When much of the audience joined in to sing along to "American Pie" as the vomitus was being cleared from the stage surface, the props, and the costumes of the other characters as expeditiously as possible, Mr. Goularte, who enjoyed a rousing tune as much as did the next inebriated Azores dairyman, sang along with the rest of those who participated, and, I might add, according to my Aunt Victoria, did so with gusto. Mrs. Goularte took this not as being caught up in the moment or of making the best of a difficult situation (it was, after all, the eldest Goularte child who had befouled the stage with vomitus) but rather as disloyalty and dishonor directed toward her [Mrs. Goularte] personally, since the child playing "American Pie" on the piano and the one who had inferred that she was a cow were one and the same.

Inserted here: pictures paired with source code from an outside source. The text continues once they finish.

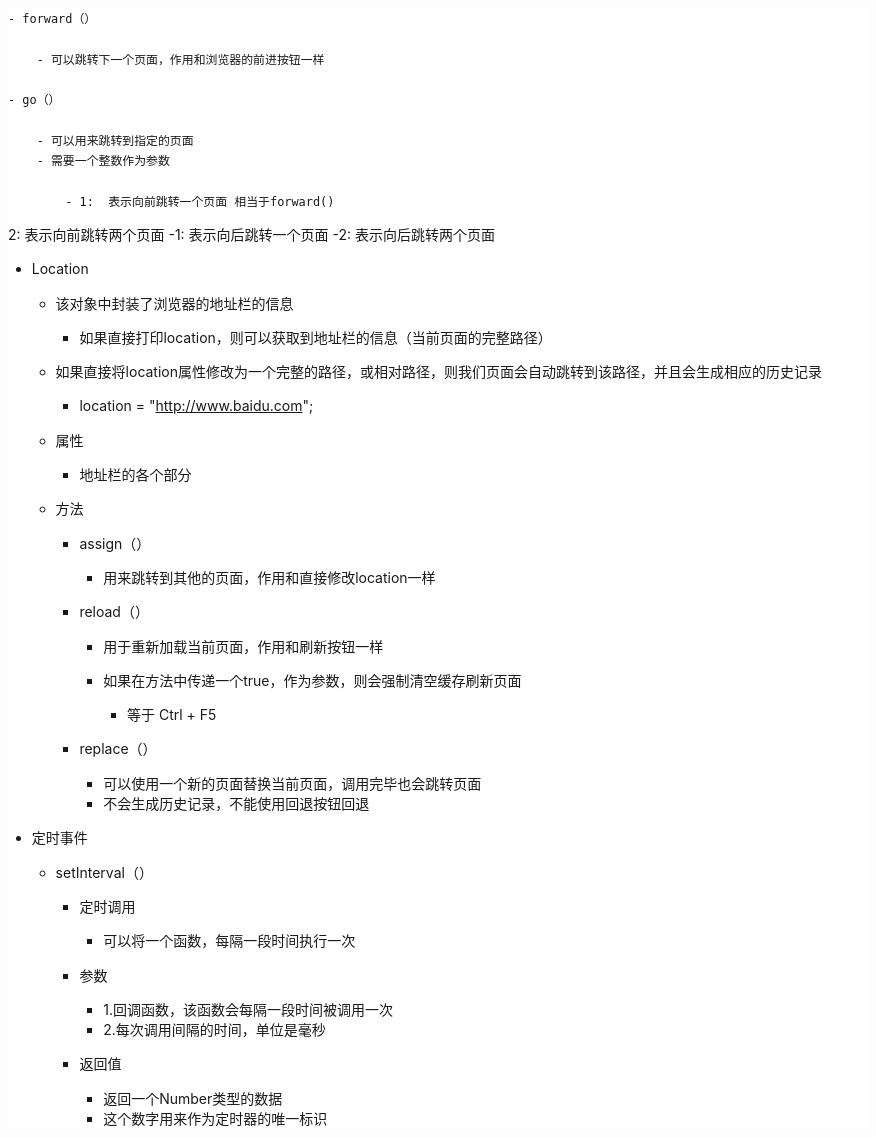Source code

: 	- forward（）

		- 可以跳转下一个页面，作用和浏览器的前进按钮一样

	- go（）

		- 可以用来跳转到指定的页面
		- 需要一个整数作为参数

			- 1:  表示向前跳转一个页面 相当于forward()
2:  表示向前跳转两个页面
-1:  表示向后跳转一个页面
-2:  表示向后跳转两个页面

- Location

	- 该对象中封装了浏览器的地址栏的信息

		- 如果直接打印location，则可以获取到地址栏的信息（当前页面的完整路径）

	- 如果直接将location属性修改为一个完整的路径，或相对路径，则我们页面会自动跳转到该路径，并且会生成相应的历史记录

		- location = "http://www.baidu.com";

	- 属性

		- 地址栏的各个部分

	- 方法

		- assign（）

			- 用来跳转到其他的页面，作用和直接修改location一样

		- reload（）

			- 用于重新加载当前页面，作用和刷新按钮一样
			- 如果在方法中传递一个true，作为参数，则会强制清空缓存刷新页面

				- 等于 Ctrl + F5

		- replace（）

			- 可以使用一个新的页面替换当前页面，调用完毕也会跳转页面
			- 不会生成历史记录，不能使用回退按钮回退

- 定时事件

	- setInterval（）

		- 定时调用

			- 可以将一个函数，每隔一段时间执行一次

		- 参数

			- 1.回调函数，该函数会每隔一段时间被调用一次
			- 2.每次调用间隔的时间，单位是毫秒

		- 返回值

			- 返回一个Number类型的数据
			- 这个数字用来作为定时器的唯一标识
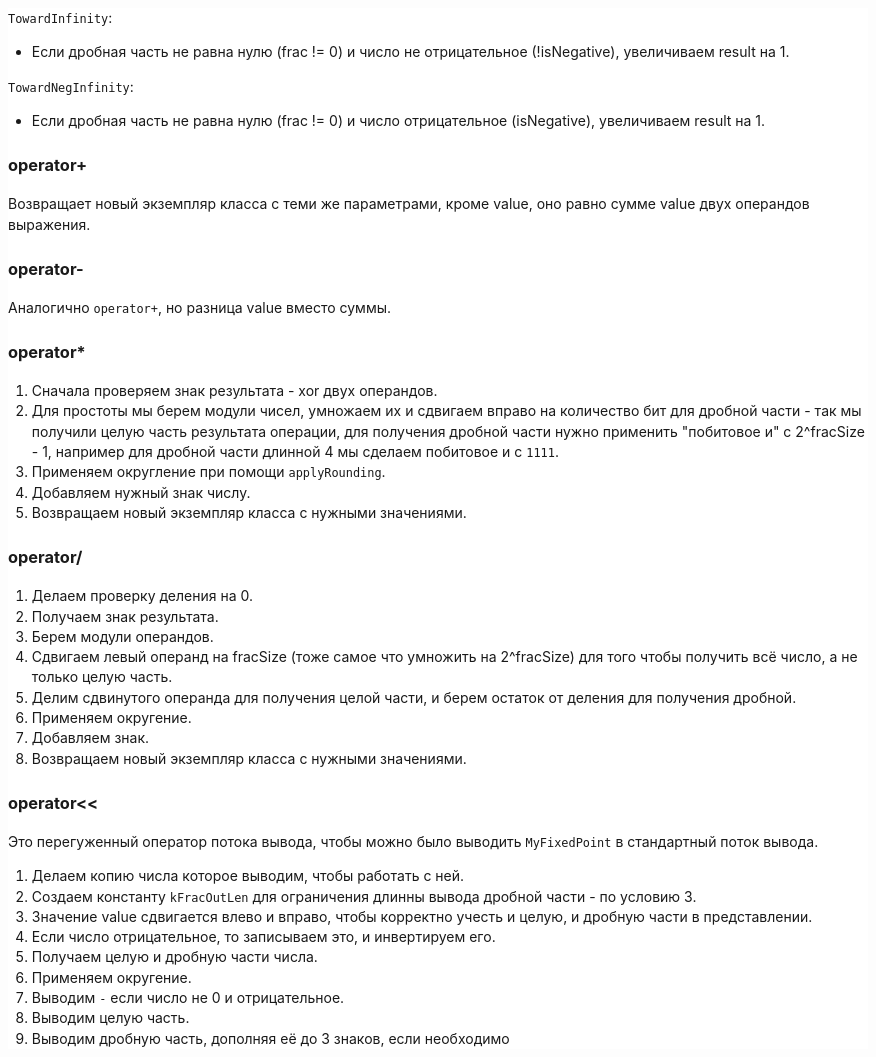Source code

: `TowardInfinity`:
- Если дробная часть не равна нулю (frac != 0) и число не отрицательное (!isNegative), увеличиваем result на 1.

`TowardNegInfinity`:
- Если дробная часть не равна нулю (frac != 0) и число отрицательное (isNegative), увеличиваем result на 1.

### operator+
Возвращает новый экземпляр класса с теми же параметрами, кроме value, оно равно сумме value двух операндов выражения.
### operator-
Аналогично `operator+`, но разница value вместо суммы.
### operator*
1. Сначала проверяем знак результата - xor двух операндов.
2. Для простоты мы берем модули чисел, умножаем их и сдвигаем вправо на количество бит для дробной части - так мы получили 
целую часть результата операции, для получения дробной части нужно применить "побитовое и" с 2^fracSize - 1, например
для дробной части длинной 4 мы сделаем побитовое и с `1111`.
3. Применяем округление при помощи `applyRounding`.
4. Добавляем нужный знак числу.
5. Возвращаем новый экземпляр класса с нужными значениями.
### operator/
1. Делаем проверку деления на 0.
2. Получаем знак результата.
3. Берем модули операндов.
4. Сдвигаем левый операнд на fracSize (тоже самое что умножить на 2^fracSize) для того чтобы получить всё число, а не 
только целую часть.
5. Делим сдвинутого операнда для получения целой части, и берем остаток от деления для получения дробной.
6. Применяем округение.
7. Добавляем знак.
8. Возвращаем новый экземпляр класса с нужными значениями.
### operator<< 
Это перегуженный оператор потока вывода, чтобы можно было выводить `MyFixedPoint` в стандартный поток вывода.
1. Делаем копию числа которое выводим, чтобы работать с ней.
2. Создаем константу `kFracOutLen` для ограничения длинны вывода дробной части - по условию 3.
3. Значение value сдвигается влево и вправо, чтобы корректно учесть и целую, и дробную части в представлении.
4. Если число отрицательное, то записываем это, и инвертируем его.
5. Получаем целую и дробную части числа.
6. Применяем округение.
7. Выводим `-` если число не 0 и отрицательное.
8. Выводим целую часть.
9. Выводим дробную часть, дополняя её до 3 знаков, если необходимо
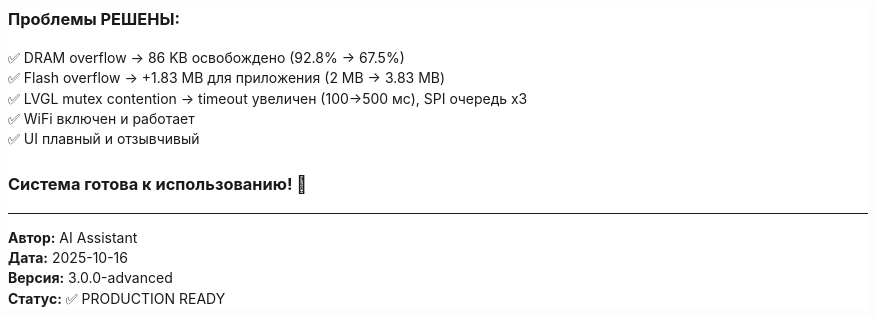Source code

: ### Проблемы РЕШЕНЫ:

✅ DRAM overflow → 86 KB освобождено (92.8% → 67.5%)  
✅ Flash overflow → +1.83 MB для приложения (2 MB → 3.83 MB)  
✅ LVGL mutex contention → timeout увеличен (100→500 мс), SPI очередь x3  
✅ WiFi включен и работает  
✅ UI плавный и отзывчивый  

### Система готова к использованию! 🚀

---

**Автор:** AI Assistant  
**Дата:** 2025-10-16  
**Версия:** 3.0.0-advanced  
**Статус:** ✅ PRODUCTION READY

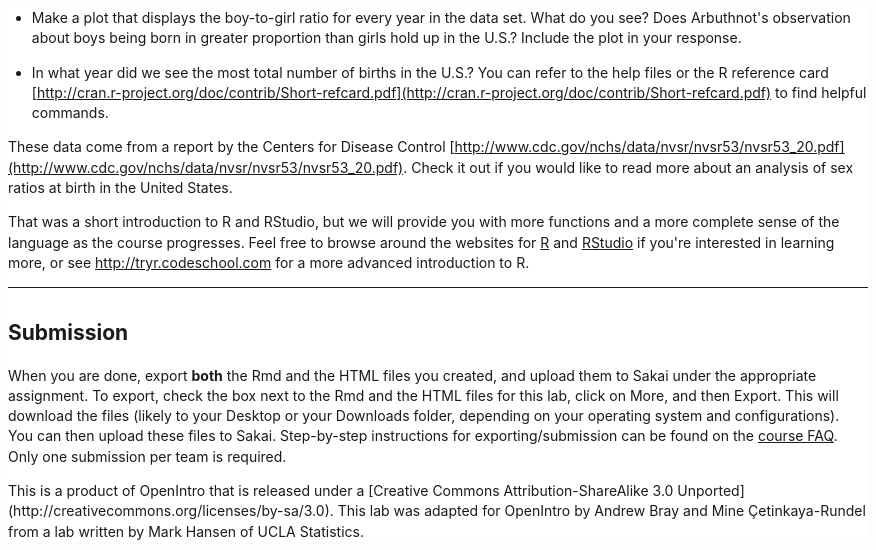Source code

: -   Make a plot that displays the boy-to-girl ratio for every year in the data set. What do
you see? Does Arbuthnot's observation about boys being born in greater proportion than girls
hold up in the U.S.? Include the plot in your response.

-   In what year did we see the most total number of births in the U.S.? You can refer to the help files or the R reference card [http://cran.r-project.org/doc/contrib/Short-refcard.pdf](http://cran.r-project.org/doc/contrib/Short-refcard.pdf) to find helpful commands.

These data come from a report by the Centers for Disease Control [http://www.cdc.gov/nchs/data/nvsr/nvsr53/nvsr53_20.pdf](http://www.cdc.gov/nchs/data/nvsr/nvsr53/nvsr53_20.pdf). Check it out if you would like to read more about an analysis of sex ratios at birth in the United States.

That was a short introduction to R and RStudio, but we will provide you with more functions and a more complete sense of the language as the course progresses. Feel free to browse around the websites for [R](http://www.r-project.org) and [RStudio](http://rstudio.org) if you're interested in learning more, or see http://tryr.codeschool.com for a more advanced introduction to R.

* * *

## Submission

When you are done, export **both** the Rmd and the HTML files you created, and upload them to Sakai under the appropriate assignment. To export, check the box next to the Rmd and the HTML files for this lab, click on More, and then Export. This will download the files (likely to your Desktop or your Downloads folder, depending on your operating system and configurations). You can then upload these files to Sakai. Step-by-step instructions for exporting/submission can be found on the [course FAQ](https://stat.duke.edu/courses/Spring15/sta101.001/faq/#r5). Only one submission per team is required.

<div id="license">
This is a product of OpenIntro that is released under a [Creative Commons Attribution-ShareAlike 3.0 Unported](http://creativecommons.org/licenses/by-sa/3.0). This lab was adapted for OpenIntro by Andrew Bray and Mine &Ccedil;etinkaya-Rundel from a lab written by Mark Hansen of UCLA Statistics.
</div>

Mr. Goularte spent the twelve days of Christmas on the hospitality of the sofa in the dairy office. All's well that ends well, though, or at least that's how the saying goes. At least three Goularte babies were conceived and born after the infamous Christmas program incident, so some form of reconciliation had to have been achieved. Whether or not mastitis was a factor in any future post-natal intervals isn't known to me, but I do know that I never again made the faux pas of alleging that David Goularte's mother, or,for that matter, anyone else's mother, would have to be a cow in order to suffer from mastitis.